В глазах Хандоги появилось осмысленное выражение, губы исказила гримаса, и сквозь зубы он процедил:
– К-какие еще переговоры? О чем?
– О помощи своей родине. Советская власть гарантирует вам не только жизнь, но и свободу выбора.
– A-а, я знаю цену ее слову, – отмахнулся Хандога. – У нее для таких, как я, есть только одно – пуля.
– Зря вы так, Михаил Петрович, – сохранял терпение Дервиш и зашел с другой стороны: – Авантюра, в которую вас втянули контрразведка Дулепова и японская разведка, обречена на провал.
– Какая авантюра?! О чем ты? Я ничего не знаю! – открещивался Хандога, но его глаза говорили другое: в них смешались изумление и ужас.
– Михаил Петрович, перестаньте дурака валять. Для нас не составляет тайны, чем вы и остальная банда занимаетесь в секретном лагере под Харбином. Того, что задумали Люшков и Угаки, мы не допустим. У вас есть шанс не только остаться в живых, но и вместе с семьей вернуться на родину.
– Не верю! Сторгую вам души боевых товарищей, а вы их к стенке, а потом и меня.
– Михаил Петрович, вот только не надо сгущать краски.

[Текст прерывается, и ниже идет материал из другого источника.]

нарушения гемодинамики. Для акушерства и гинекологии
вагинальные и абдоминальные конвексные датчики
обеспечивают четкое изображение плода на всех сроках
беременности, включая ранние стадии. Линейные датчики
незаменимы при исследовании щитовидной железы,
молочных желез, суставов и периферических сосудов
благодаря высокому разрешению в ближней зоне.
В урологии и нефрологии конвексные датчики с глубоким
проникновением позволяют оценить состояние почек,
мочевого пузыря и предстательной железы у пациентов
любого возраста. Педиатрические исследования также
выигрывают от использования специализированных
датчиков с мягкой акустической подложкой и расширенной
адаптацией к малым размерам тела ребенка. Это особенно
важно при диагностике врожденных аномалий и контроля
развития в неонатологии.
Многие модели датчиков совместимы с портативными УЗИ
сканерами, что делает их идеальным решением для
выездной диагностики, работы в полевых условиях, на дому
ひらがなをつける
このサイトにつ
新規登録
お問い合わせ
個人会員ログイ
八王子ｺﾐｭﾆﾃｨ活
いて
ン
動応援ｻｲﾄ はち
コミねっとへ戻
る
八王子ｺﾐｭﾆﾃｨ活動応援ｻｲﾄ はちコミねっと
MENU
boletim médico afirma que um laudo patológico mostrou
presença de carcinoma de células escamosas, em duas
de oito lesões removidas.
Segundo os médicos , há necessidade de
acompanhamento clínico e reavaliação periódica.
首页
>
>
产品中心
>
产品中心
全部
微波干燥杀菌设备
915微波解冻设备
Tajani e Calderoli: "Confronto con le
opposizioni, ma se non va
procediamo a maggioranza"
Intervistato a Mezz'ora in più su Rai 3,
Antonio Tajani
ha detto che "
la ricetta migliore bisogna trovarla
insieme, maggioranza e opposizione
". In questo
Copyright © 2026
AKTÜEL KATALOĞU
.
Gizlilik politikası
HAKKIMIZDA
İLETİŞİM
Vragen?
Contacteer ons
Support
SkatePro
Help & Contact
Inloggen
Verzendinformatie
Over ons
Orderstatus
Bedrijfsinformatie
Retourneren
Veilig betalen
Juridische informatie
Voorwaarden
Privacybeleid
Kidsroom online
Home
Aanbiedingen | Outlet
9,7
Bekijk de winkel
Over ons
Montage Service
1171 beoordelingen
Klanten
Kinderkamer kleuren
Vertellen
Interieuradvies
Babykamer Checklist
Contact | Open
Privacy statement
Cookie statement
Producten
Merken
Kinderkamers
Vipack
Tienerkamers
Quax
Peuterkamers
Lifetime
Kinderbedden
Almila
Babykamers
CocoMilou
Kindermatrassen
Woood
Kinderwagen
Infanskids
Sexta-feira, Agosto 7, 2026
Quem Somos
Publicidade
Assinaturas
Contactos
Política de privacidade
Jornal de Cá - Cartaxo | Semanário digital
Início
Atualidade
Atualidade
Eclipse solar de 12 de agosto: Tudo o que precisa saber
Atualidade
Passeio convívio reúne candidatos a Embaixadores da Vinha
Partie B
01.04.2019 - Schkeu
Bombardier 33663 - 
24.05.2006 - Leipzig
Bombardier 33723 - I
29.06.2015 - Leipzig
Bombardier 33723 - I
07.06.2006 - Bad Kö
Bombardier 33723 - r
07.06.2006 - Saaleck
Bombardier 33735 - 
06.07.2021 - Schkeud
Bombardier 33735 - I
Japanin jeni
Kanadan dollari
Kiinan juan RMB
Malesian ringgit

– Я сгущаю краски? Спросите у своего Люшкова, он вам расскажет, как ваша хваленая советская власть тысячами пускает в расход тех, кто за нее глотку драл.
– Нашли, кому верить.
– А кому же еще? Как-никак, а целый генерал.
– Сволочей везде хватает.
– Это не аргумент.
Ответ Хандоги и его позиция вынудили Дервиша искать к нему другие подходы. Он решил вернуться к прошлому, которое сделало их непримиримыми противниками, где мог находиться ключ сердцу Хандоги, и спросил:
– Михаил Петрович, а вы не задумывались над тем, почему большевики так легко смахнули в тартарары трехсотлетнюю монархию Романовых, а потом в тяжелейшей войне наголову разбили иностранных интервентов из 14-ти стран Антанты?
Вопрос озадачил Хандогу. Подумав, он ответил:
– Вы воспользовались ситуацией! Вы воспользовались невежеством народа, и он поддался на ваши демагогические лозунги!
– У Деникина, Колчака и всех остальных спасителей России лозунгов тоже хватало. А народ пошел за нами – большевиками, потому что за нами была правда.
– Страх перед красным террором, вот что им двигало.
– Террор? Ну, это, право, смешно. Народ пошел за нами не из-за страха. Мы освободили рабочего человека от эксплуатации, а крестьянину дали землю.
– Вы, вы обманули народ! – упрямо твердил Хандога. – Вы сговорились с германцем! Вы нанесли подлый удар в спину великой империи. Вы, большевики, забрали у меня все! Изуродовали всю мою жизнь! Заставили побираться на китайской помойке! А теперь хотите заставить предать тех, с кем я шел в атаку, кто делился со мной последним сухарем? Нет и еще раз нет! Лучше сразу убейте!
– Вот только не надо громких слов! – не поддался эмоциям Дервиш. Он сохранял ровный тон и, надеясь достучаться до разума Хандоги, предложил: – И все-таки, Михаил Петрович, задумайтесь: как так получилось, что народ, оболваненный армией попов, брошенный самодержавием гнить в окопах бессмысленной войны, нашел в себе силы не только вышвырнуть на свалку истории помазанника Божьего, но и вместе с нами – большевиками – выстоять в войне со всем остальным миром?
– Это все ваш Ленин и кучка жидов! Они задурили голову народу! Вы разрушили тысячелетнюю…
Здесь уже терпение иссякло у Ольшевского, и он бросил в лицо Хандоге:
– Поручик, кончай истерить! Ты же этот самый народ считал за бессловесное быдло!
– Что?! Ты кто такой чтобы мне тыкать?! – взвился Хандога.